Request
After finding the line that includes "text_box [291, 649, 625, 711]" in the records below, transcribe it and each line after it through the last, exactly, and add nothing.

--- START ---

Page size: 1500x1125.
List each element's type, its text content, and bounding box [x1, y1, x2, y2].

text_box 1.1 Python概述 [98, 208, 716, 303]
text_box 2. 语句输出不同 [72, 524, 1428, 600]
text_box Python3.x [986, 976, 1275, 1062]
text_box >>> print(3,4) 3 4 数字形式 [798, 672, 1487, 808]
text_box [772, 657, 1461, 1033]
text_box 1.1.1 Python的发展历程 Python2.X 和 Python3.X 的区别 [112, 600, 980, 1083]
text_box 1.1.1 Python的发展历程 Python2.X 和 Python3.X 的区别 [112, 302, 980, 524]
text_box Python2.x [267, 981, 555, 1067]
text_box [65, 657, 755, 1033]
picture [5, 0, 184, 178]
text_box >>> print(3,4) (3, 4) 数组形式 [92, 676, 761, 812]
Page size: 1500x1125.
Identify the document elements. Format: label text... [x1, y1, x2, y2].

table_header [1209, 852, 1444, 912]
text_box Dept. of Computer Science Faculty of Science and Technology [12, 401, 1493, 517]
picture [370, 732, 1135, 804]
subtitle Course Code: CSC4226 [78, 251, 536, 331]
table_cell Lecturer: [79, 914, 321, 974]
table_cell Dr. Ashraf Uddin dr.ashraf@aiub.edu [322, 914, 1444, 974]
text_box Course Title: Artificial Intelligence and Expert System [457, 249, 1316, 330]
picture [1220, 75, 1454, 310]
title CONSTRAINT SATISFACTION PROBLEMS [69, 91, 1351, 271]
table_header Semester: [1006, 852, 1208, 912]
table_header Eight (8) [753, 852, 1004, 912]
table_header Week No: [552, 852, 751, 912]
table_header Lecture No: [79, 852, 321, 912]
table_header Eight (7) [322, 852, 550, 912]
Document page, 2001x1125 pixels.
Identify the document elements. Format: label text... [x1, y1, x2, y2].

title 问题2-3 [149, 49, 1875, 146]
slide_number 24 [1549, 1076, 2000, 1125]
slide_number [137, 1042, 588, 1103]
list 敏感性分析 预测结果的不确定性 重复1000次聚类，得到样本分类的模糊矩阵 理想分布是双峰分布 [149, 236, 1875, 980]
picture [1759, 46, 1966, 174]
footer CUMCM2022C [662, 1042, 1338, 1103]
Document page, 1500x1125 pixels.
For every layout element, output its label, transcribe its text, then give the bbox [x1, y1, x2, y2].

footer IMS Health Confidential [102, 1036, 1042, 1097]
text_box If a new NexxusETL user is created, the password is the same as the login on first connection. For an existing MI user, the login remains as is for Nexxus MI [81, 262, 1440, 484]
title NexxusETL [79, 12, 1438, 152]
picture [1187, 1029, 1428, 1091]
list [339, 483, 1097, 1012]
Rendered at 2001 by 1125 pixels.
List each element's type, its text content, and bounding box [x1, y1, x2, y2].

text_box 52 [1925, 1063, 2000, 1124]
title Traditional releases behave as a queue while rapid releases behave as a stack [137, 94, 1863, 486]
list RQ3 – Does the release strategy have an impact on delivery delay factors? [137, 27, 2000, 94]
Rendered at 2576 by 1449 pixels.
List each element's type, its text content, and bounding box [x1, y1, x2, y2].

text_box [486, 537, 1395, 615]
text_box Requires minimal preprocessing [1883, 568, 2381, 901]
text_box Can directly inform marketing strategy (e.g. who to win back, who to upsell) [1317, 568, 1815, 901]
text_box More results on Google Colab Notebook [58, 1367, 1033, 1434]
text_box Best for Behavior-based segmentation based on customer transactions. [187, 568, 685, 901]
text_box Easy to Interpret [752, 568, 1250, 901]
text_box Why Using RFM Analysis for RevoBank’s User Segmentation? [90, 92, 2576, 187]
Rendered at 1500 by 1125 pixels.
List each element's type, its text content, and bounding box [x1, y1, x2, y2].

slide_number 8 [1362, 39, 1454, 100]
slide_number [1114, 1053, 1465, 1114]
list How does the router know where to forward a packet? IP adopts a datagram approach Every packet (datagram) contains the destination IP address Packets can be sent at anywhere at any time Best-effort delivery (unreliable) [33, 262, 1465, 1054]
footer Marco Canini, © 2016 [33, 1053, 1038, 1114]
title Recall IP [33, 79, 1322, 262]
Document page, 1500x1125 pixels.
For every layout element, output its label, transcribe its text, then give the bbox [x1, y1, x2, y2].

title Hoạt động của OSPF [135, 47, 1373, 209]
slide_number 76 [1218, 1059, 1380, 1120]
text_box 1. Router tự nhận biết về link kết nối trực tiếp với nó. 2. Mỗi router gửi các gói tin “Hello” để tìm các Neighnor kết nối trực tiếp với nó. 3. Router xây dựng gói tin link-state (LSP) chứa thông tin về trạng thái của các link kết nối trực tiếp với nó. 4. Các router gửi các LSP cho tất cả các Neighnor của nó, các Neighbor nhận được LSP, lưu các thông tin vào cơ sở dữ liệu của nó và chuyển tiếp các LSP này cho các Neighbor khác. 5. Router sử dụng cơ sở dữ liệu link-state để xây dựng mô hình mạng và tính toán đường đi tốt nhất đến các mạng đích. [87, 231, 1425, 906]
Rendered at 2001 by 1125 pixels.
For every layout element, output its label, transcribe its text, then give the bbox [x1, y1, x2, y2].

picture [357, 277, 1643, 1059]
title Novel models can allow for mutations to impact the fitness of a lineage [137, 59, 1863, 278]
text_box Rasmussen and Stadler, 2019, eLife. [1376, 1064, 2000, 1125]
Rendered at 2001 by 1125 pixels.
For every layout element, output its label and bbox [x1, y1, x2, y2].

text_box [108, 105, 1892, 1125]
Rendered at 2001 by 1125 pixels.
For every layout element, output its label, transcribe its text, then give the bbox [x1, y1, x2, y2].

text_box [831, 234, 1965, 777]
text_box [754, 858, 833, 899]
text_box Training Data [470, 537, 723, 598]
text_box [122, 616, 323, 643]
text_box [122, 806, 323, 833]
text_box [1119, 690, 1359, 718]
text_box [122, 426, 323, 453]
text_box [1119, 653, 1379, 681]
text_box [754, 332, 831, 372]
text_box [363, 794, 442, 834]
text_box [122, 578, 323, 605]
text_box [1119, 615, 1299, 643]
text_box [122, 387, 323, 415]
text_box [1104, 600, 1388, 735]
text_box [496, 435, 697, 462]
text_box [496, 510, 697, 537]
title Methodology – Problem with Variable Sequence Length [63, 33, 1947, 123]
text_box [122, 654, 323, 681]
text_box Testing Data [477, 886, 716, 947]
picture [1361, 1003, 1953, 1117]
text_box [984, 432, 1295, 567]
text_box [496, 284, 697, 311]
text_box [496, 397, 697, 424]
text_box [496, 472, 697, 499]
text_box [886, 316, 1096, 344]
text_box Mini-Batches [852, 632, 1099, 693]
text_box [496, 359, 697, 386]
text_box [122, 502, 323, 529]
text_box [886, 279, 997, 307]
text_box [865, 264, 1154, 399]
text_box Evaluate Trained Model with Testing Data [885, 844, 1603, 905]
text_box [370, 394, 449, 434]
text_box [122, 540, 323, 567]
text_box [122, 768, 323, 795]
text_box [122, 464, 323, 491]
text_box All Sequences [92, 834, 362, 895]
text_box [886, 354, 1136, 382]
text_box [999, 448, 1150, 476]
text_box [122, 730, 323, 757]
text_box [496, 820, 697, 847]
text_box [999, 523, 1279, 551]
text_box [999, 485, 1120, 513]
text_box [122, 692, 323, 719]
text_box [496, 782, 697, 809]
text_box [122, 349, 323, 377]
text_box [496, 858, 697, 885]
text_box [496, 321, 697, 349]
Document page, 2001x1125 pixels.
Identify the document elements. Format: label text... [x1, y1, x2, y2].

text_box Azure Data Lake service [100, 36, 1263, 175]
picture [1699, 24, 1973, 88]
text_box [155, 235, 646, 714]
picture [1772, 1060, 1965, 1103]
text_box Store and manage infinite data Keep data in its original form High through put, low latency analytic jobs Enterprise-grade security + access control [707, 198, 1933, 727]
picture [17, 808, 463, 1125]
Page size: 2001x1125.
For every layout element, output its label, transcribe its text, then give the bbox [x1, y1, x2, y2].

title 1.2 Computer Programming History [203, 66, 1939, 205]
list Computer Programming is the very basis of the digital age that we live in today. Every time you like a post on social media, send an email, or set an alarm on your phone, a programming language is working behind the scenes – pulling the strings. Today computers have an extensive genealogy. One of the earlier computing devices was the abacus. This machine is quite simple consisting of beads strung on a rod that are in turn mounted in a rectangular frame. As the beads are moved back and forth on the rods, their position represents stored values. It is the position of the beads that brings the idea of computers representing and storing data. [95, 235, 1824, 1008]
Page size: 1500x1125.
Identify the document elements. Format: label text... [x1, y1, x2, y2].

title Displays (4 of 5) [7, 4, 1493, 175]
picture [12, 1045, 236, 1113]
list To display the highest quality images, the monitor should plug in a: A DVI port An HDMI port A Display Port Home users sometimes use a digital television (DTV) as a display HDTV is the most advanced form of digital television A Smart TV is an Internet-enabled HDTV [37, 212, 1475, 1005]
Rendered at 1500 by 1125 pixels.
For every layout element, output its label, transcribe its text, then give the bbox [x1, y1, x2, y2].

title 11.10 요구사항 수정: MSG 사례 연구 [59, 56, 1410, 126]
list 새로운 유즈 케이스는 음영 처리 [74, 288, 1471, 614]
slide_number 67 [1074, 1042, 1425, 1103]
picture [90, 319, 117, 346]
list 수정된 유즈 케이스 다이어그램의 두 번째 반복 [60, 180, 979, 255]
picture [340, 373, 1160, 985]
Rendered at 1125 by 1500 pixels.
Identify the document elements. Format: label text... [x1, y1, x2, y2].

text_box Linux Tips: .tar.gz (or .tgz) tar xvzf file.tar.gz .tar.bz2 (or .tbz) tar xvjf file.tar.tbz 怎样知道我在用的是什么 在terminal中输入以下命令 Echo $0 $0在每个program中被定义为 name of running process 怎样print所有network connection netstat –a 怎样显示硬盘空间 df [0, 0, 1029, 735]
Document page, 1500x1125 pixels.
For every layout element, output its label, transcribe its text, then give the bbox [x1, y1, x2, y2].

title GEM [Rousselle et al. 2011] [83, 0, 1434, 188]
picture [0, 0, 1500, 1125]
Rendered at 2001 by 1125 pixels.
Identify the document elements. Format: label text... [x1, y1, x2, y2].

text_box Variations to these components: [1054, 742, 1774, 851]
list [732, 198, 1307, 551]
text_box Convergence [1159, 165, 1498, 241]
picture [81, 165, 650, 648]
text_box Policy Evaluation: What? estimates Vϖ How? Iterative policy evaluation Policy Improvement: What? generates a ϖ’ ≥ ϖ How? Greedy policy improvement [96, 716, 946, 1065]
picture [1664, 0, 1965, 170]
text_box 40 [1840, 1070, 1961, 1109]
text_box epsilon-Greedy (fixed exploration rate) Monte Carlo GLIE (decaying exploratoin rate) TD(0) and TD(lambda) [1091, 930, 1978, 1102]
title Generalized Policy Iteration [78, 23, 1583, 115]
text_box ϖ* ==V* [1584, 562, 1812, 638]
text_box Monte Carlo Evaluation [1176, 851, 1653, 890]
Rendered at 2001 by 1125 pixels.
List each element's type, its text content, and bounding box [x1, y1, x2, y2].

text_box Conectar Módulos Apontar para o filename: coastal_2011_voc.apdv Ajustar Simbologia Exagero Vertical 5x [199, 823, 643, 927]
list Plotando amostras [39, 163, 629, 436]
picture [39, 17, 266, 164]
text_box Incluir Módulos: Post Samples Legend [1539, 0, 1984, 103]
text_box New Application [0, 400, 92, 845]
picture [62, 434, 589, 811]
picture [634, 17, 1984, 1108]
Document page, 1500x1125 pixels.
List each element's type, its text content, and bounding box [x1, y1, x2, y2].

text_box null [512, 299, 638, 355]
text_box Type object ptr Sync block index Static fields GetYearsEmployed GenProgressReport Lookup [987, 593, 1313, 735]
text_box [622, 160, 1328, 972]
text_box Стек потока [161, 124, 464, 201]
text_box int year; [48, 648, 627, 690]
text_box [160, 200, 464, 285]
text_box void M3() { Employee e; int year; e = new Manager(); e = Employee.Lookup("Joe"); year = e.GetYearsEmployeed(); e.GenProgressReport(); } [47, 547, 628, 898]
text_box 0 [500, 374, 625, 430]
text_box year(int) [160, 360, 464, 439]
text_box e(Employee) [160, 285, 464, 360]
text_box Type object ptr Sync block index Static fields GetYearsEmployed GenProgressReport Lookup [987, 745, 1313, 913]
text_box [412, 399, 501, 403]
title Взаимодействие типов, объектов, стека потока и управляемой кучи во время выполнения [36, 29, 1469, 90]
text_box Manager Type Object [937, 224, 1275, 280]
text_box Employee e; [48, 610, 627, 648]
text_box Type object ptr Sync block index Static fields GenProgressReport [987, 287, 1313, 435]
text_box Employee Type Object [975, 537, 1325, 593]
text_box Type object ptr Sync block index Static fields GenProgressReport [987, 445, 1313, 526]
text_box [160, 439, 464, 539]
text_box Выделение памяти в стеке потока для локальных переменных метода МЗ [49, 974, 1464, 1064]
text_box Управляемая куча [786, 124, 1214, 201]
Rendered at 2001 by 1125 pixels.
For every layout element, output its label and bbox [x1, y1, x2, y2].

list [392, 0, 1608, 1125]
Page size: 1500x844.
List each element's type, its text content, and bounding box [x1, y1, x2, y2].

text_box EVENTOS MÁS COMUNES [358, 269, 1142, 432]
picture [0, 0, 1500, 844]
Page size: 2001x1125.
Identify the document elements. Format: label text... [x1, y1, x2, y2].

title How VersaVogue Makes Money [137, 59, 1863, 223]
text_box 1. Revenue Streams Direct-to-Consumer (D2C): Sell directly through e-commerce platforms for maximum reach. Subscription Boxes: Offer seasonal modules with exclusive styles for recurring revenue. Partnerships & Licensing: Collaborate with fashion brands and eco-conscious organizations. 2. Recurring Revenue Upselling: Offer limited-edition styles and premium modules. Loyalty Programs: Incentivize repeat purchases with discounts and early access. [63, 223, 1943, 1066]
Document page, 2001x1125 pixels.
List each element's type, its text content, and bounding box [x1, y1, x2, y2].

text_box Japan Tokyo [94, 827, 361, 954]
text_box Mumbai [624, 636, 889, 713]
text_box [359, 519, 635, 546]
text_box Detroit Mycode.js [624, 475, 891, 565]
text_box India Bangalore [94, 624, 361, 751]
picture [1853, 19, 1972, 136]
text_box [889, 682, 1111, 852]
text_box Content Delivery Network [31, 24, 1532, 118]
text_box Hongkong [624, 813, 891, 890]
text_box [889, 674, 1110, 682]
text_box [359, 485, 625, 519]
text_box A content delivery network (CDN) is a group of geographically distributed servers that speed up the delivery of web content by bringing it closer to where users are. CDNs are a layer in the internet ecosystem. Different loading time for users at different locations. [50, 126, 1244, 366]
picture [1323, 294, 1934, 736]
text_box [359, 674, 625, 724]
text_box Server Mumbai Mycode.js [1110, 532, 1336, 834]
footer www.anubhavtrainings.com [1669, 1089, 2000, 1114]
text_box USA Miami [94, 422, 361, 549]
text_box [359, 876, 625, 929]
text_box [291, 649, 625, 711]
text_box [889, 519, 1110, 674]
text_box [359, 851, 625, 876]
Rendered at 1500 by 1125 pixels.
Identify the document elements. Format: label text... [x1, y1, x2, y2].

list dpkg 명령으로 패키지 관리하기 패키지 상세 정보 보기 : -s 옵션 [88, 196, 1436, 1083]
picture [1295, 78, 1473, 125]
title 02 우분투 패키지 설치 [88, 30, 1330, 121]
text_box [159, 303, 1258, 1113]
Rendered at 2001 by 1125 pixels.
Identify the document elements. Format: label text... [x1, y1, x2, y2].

--- END ---

Final answer
text_box [291, 649, 625, 711]
text_box [889, 519, 1110, 674]
text_box [359, 851, 625, 876]
Rendered at 1500 by 1125 pixels.
Identify the document elements. Format: label text... [x1, y1, x2, y2].

list dpkg 명령으로 패키지 관리하기 패키지 상세 정보 보기 : -s 옵션 [88, 196, 1436, 1083]
picture [1295, 78, 1473, 125]
title 02 우분투 패키지 설치 [88, 30, 1330, 121]
text_box [159, 303, 1258, 1113]
Rendered at 2001 by 1125 pixels.
Identify the document elements. Format: label text... [x1, y1, x2, y2].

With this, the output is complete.